Europe and the United States are close partners when it comes to addressing global emergencies and disasters. Together, the United States, the EU institutions, and EU member states account for two-thirds of the total global humanitarian budget. While there are divergent approaches and principles to humanitarian work, transatlantic coordination is widespread, especially on the ground in disaster zones. Both sides participate in and are major donors to various multilateral institutions and forums.

Yet the Trump administration’s proposed cuts to U.S. development efforts and funding for multilateral institutions could force European donor nations to have to do more on their own. The same goes for democracy and governance efforts. The message from Washington these days is that the traditional emphasis on values such as democracy and human rights may not be as important going forward.

On climate and energy, Trump has threatened to reverse policies on reducing emissions at home and begun to walk away from international commitments. The United States is divided internally, with many Republicans questioning climate change and the economics of efforts to curtail emissions while several states such as New York and California have progressive emissions targets similar to Europe’s. Trump’s America First energy policy includes deregulation and investments in infrastructure at home and a push to boost energy exports overseas, including to Europe. How actively the Trump administration will support European energy security efforts, a high priority for the Obama administration, is still unclear.

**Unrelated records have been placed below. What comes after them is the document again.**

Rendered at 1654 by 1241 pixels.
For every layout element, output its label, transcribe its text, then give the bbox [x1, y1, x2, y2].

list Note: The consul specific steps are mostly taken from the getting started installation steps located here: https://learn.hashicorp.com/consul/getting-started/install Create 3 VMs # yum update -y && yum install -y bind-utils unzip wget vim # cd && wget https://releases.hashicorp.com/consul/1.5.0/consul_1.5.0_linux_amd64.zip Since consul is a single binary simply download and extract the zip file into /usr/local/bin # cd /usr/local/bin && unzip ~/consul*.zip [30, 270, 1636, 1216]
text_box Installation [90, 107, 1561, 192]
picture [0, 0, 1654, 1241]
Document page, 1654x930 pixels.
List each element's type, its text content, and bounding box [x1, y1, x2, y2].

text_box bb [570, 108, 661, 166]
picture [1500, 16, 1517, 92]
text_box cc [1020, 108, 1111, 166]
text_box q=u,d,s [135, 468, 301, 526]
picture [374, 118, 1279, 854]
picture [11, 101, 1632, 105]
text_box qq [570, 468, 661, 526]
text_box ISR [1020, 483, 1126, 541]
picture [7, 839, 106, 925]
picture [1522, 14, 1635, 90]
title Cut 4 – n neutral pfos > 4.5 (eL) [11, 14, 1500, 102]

In sum, Trump has demonstrated little appreciation of the EU’s crucial role in ensuring peace and prosperity in modern Europe. Europeans must thus be prepared for a less romantic and more transactional view of the EU from Washington, with the White House downplaying the importance of the traditional transatlantic relationship under the banner of America First. Most likely, Trump will keep paying lip service to the European project but approach it with dispassion, preferring instead to deal with individual EU capitals, especially Berlin, on a strictly bilateral basis. In other words, he may be not too different from the administrations of Bill Clinton, George W. Bush, and Obama, who were all initially skeptical of Europe but still found ways to work together.

Erik Brattberg is the director of the Europe Program and a fellow at the Carnegie Endowment for International Peace.